International money transfers between family members
December 9, 2006 7:58 PM   Subscribe

What's the best way to transfer money from my father's (residing in Japan) account to my own in the US for banking/investing, and what complications may there be? Or, if he's not expecting extreme rates, are there better options he can pursue himself within Japan?

Bank rates in Japan has been sitting pretty darn close to 0% for a long while now. I flew back over there for the first time in several years for work, and people that I talked to were simply amazed at the rates some online banks offered (4~5%).
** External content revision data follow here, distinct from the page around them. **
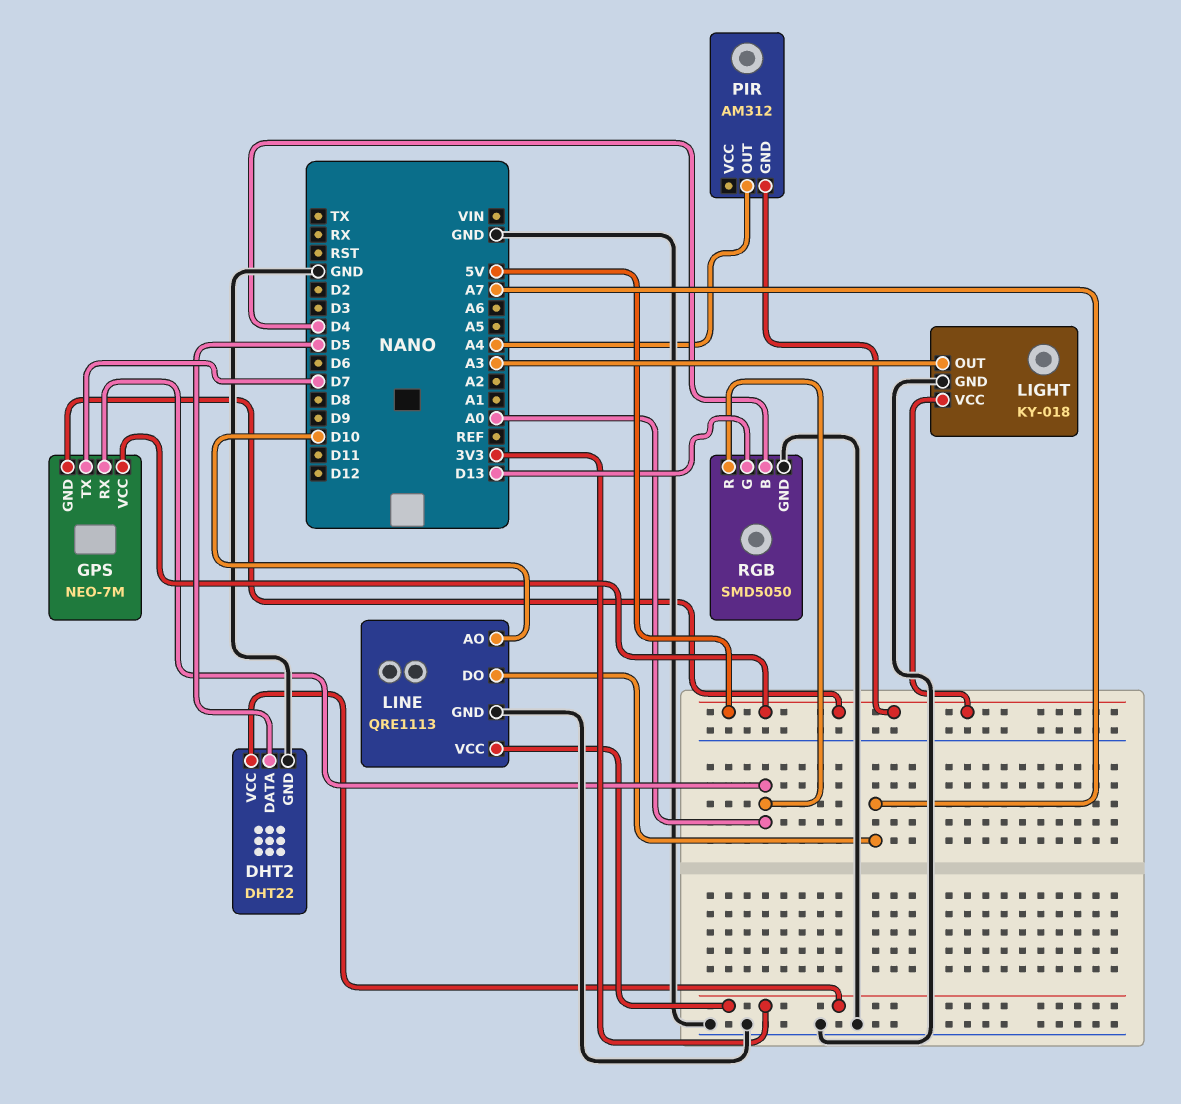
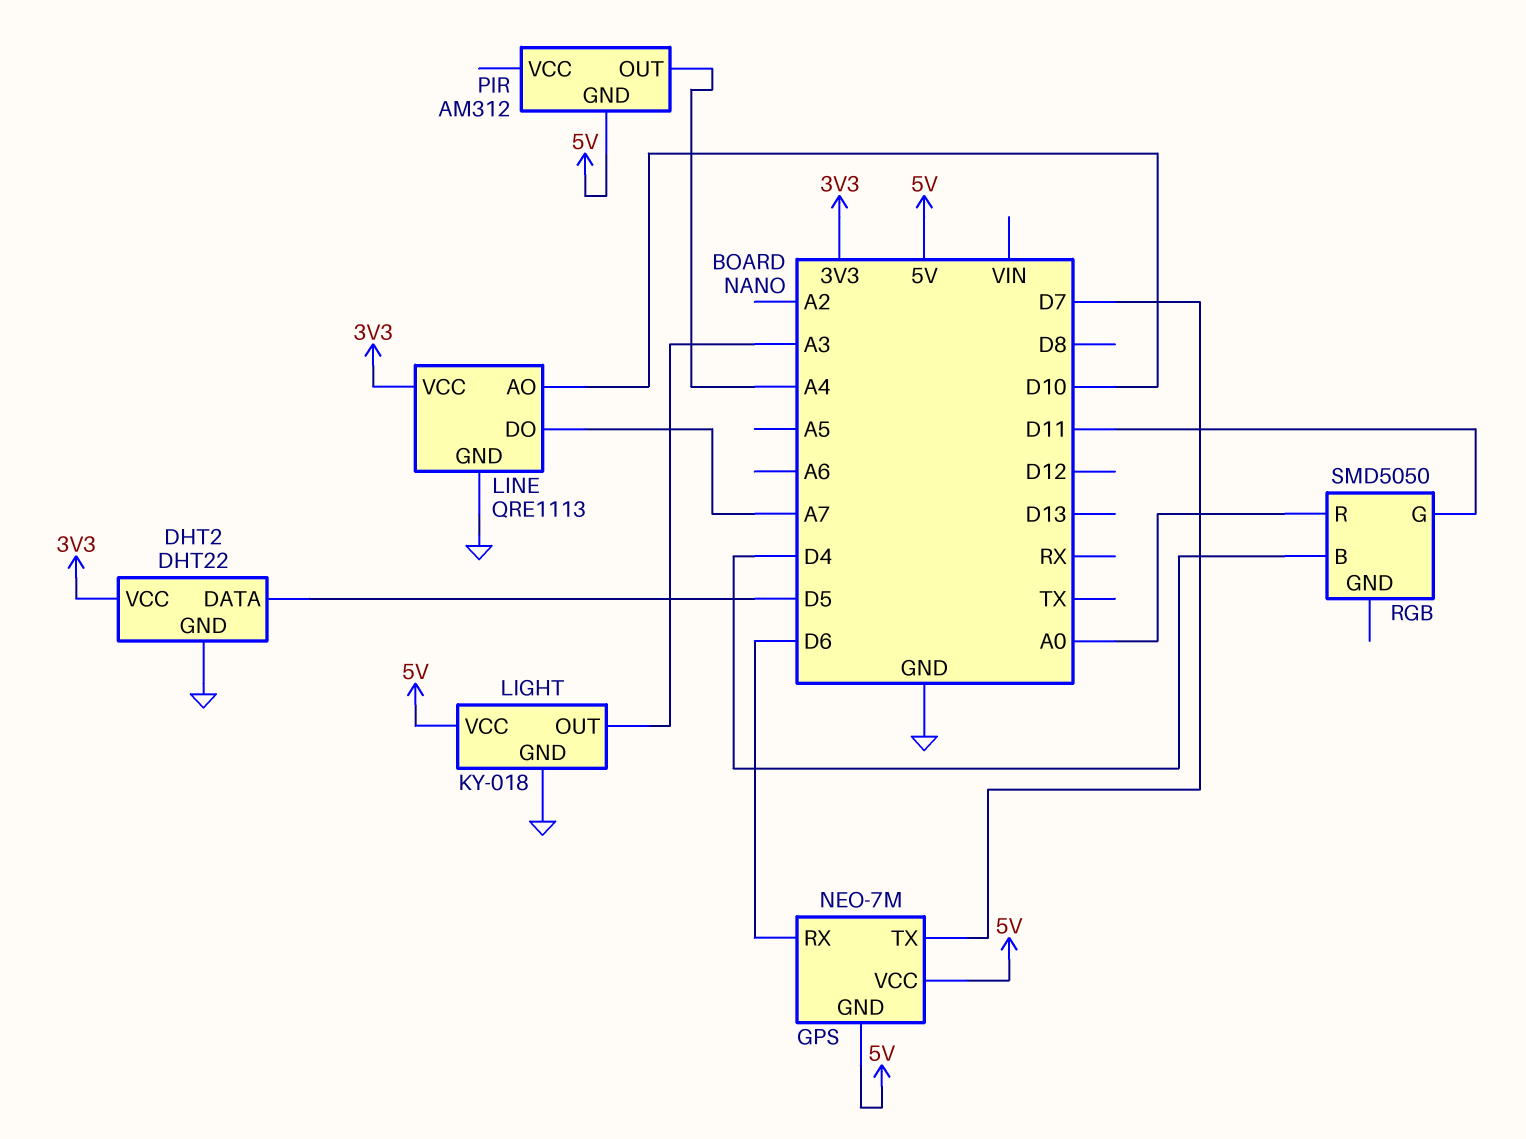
GPS pin RX: A0 -> D6
RGB pin G: D13 -> D11
RGB pin GND: GND -> none

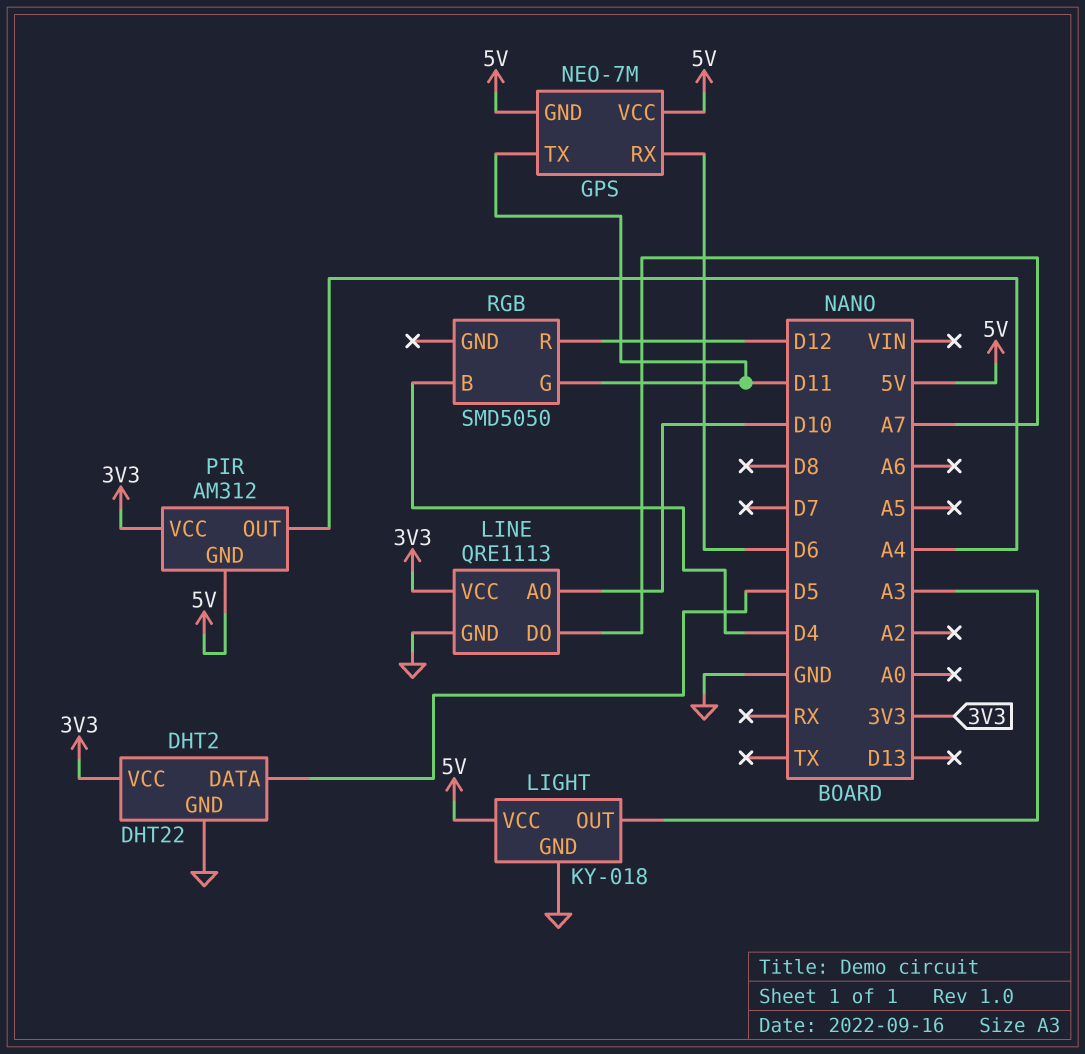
GPS pin TX: D7 -> D11
PIR pin VCC: none -> 3V3
RGB pin R: A0 -> D12

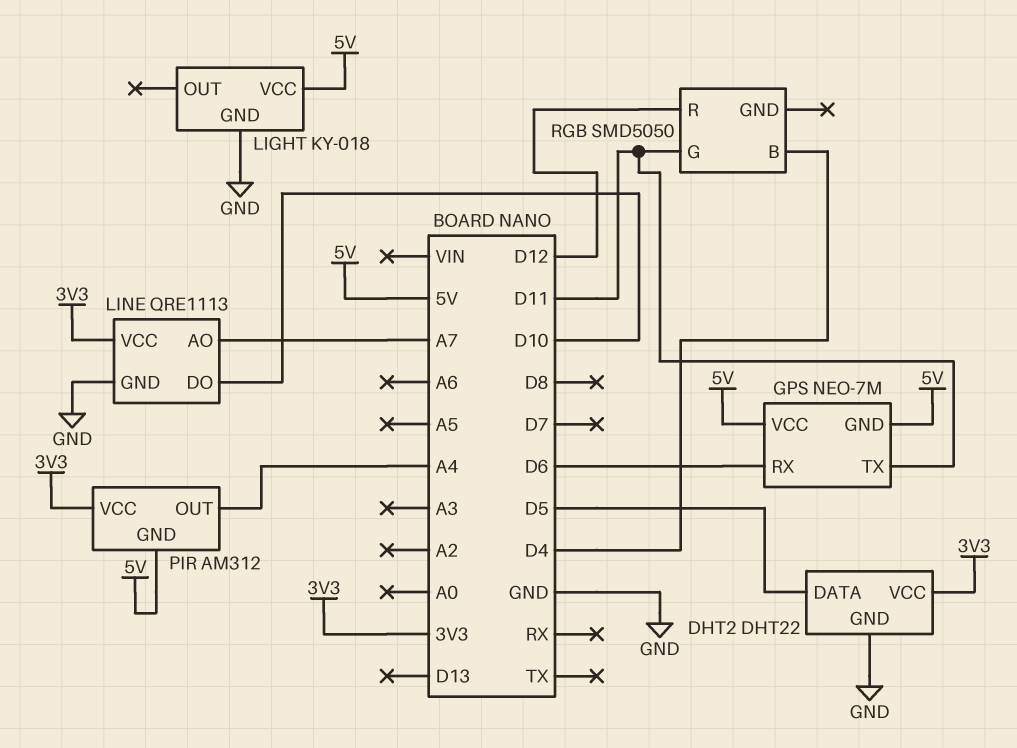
LIGHT pin OUT: A3 -> none
LINE pin AO: D10 -> A7
LINE pin DO: A7 -> D10

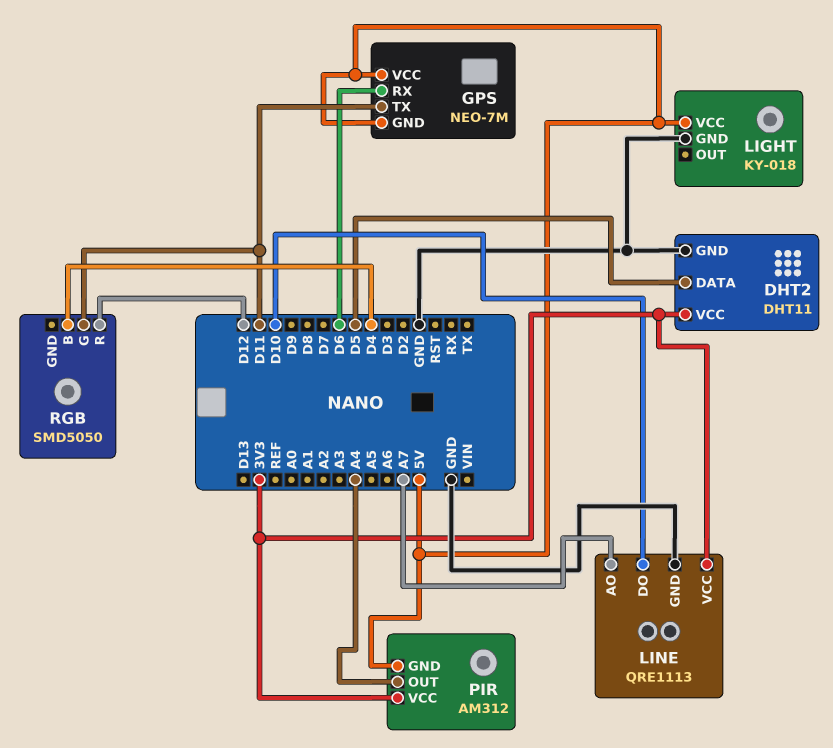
DHT2: DHT22 -> DHT11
Due to some family reasons, I'm in the US now as a full US citizen, and my father's still working in Japan, citizen status Japan. There's probably at least 200~300k that my father wouldn't be spending right away that he's interested in investing. Would he be able to wire money to my account for me to invest over in the US, and if so, what sorts of taxes & other costs might be involved?

Changing the question around a bit, if my father's only looking for a 3~5% return, do money market funds or other similar entities exist in Japan that can offer such a rate?
posted by Muu to Work & Money (6 answers total) 4 users marked this as a favorite
 
I'm an American living in London and regularly send money back to Maw by wire transfer; have you asked your banker about this option? I don't see why it wouldn't be available between the US and Japan.

I think your concerns should focus not on how you're gonna get the money into your account, but rather explaining how you suddenly received $300K, and dealing with the aftereffects.

I haven't lived in the US in ten years, but I do know they've gotten sorta anal about large sums of money whizzing about. $300K dropping into your account will almost certainly raise questions. The doomsday scenario would be if someone, somewhere, decides these are ill gotten gains and seizes the assets.

Then there is the issue of minimising or (if possible) avoiding taxation. The annual US monetary limit on receiving gifts is $11K; anything over that is taxable. In other words, as I give Maw about $10K / year this is tax free, she'd be required to pay tax on any amounts above the annual $11K exemption.

With the size of the sums you're considering I'd suggest sitting down with an accountant who knows both the US and Japanese regulatory environments. I use KPMG myself and can reccomend them. They are indeed pricey but you get what you pay for.

The Accountant more than likely would be able to answer your questions regarding investment vehicles as well.
posted by Mutant at 11:56 PM on December 9, 2006


I would also consult with your bank/financial institution to find out what their policy is on allowing non-Americans who are also non-residents to get a bank account. If it is allowed, it would be far, far easier if he got his own bank account in the US and then wired his funds from his Japanese account to his US account. You can do so for pretty cheap (something like 5,000 yen flat fee, I believe), and you don't have to pay any gift tax on the transfer, as it's just from himself, to himself.
posted by Bugbread at 2:40 AM on December 10, 2006


I live in Japan and have a Japanese as well as US bank account. I use Lloyds bank remittance service, which is fairly awesome. If your dad is in Tokyo, he can go to Lloyds office in Akasaka and sign up for an account for free (sometimes they have a coupon for first transfer free as well). You can make the transfers from your dad's bank's atm machine, and it will clear the same day. Usually costs around 30$ (20 in Japan, 10$ or more in America).

There are also plenty of foreign financial advisors around that would be happy to invest his money for him.

Dunno about the tax implications, but I probably should find out.
posted by ejoey at 4:52 AM on December 10, 2006


Citibank Japan lets you open time deposits in foreign currencies that get into the 3.xx% range. So you'd deposit yen, have it shuttled into (say) a one-year US$ time deposit, and sit back.

They also have a handy service that allows you to call them up and order an international transfer to a registered account over the phone (Japan residents can do this via their website too...not sure why non-residents are excluded). I make use of this myself.

Other banks may do this too—I have no idea.
posted by adamrice at 7:45 AM on December 10, 2006


Thanks for the replies. Assessing the answers you folks've provided, it sounds like I'm probably going to be best off seeing what investing options can be offered without transferring assets. I'll probably direct research efforts in that way; considering that groups like Fidelity have international branches everywhere, I can't imagine that there isn't some sort of a low-risk bond available that we can take advantage of.
posted by Muu at 8:32 AM on December 10, 2006


Had the window open too long and missed your post, Adam... Something like this may work, as long as we watch fluctuations in Yen/$. From reading the site it seems like the international CDs get dumped into a standard savings acct in that same currency -- is it correct to assume this can be stored as a CD again without transferring it back to JPY first (thereby avoiding the 1Yen/$ processing fee)?